Saved data entries –
-*-*-
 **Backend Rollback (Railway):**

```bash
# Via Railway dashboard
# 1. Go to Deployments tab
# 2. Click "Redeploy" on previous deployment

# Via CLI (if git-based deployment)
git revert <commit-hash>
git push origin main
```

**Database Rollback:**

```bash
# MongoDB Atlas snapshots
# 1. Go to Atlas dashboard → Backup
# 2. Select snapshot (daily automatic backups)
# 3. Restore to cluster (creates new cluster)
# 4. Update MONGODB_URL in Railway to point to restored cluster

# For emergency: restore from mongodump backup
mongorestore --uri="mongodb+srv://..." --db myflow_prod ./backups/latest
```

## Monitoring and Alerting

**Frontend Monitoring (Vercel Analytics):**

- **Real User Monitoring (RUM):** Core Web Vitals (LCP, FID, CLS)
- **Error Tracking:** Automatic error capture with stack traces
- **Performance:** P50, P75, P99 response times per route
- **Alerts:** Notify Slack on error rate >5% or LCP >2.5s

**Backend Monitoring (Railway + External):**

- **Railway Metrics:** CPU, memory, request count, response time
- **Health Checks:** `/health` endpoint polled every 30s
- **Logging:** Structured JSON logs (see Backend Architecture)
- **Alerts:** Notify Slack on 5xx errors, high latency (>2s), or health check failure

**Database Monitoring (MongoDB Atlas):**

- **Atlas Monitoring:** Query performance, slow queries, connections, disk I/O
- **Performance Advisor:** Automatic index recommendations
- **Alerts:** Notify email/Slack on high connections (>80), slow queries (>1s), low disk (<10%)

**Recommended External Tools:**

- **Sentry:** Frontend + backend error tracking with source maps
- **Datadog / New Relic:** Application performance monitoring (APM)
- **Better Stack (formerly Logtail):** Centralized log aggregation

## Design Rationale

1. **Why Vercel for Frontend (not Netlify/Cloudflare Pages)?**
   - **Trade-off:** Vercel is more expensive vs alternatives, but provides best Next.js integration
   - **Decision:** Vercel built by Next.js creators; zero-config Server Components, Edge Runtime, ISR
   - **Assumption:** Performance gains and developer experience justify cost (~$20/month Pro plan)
-*-*-
WHAT THIS TASK INVOLVES – The records above are to be repeated exactly, in their entirety.

EXERCISE RESPONSE –
 **Backend Rollback (Railway):**

```bash
# Via Railway dashboard
# 1. Go to Deployments tab
# 2. Click "Redeploy" on previous deployment

# Via CLI (if git-based deployment)
git revert <commit-hash>
git push origin main
```

**Database Rollback:**

```bash
# MongoDB Atlas snapshots
# 1. Go to Atlas dashboard → Backup
# 2. Select snapshot (daily automatic backups)
# 3. Restore to cluster (creates new cluster)
# 4. Update MONGODB_URL in Railway to point to restored cluster

# For emergency: restore from mongodump backup
mongorestore --uri="mongodb+srv://..." --db myflow_prod ./backups/latest
```

## Monitoring and Alerting

**Frontend Monitoring (Vercel Analytics):**

- **Real User Monitoring (RUM):** Core Web Vitals (LCP, FID, CLS)
- **Error Tracking:** Automatic error capture with stack traces
- **Performance:** P50, P75, P99 response times per route
- **Alerts:** Notify Slack on error rate >5% or LCP >2.5s

**Backend Monitoring (Railway + External):**

- **Railway Metrics:** CPU, memory, request count, response time
- **Health Checks:** `/health` endpoint polled every 30s
- **Logging:** Structured JSON logs (see Backend Architecture)
- **Alerts:** Notify Slack on 5xx errors, high latency (>2s), or health check failure

**Database Monitoring (MongoDB Atlas):**

- **Atlas Monitoring:** Query performance, slow queries, connections, disk I/O
- **Performance Advisor:** Automatic index recommendations
- **Alerts:** Notify email/Slack on high connections (>80), slow queries (>1s), low disk (<10%)

**Recommended External Tools:**

- **Sentry:** Frontend + backend error tracking with source maps
- **Datadog / New Relic:** Application performance monitoring (APM)
- **Better Stack (formerly Logtail):** Centralized log aggregation

## Design Rationale

1. **Why Vercel for Frontend (not Netlify/Cloudflare Pages)?**
   - **Trade-off:** Vercel is more expensive vs alternatives, but provides best Next.js integration
   - **Decision:** Vercel built by Next.js creators; zero-config Server Components, Edge Runtime, ISR
   - **Assumption:** Performance gains and developer experience justify cost (~$20/month Pro plan)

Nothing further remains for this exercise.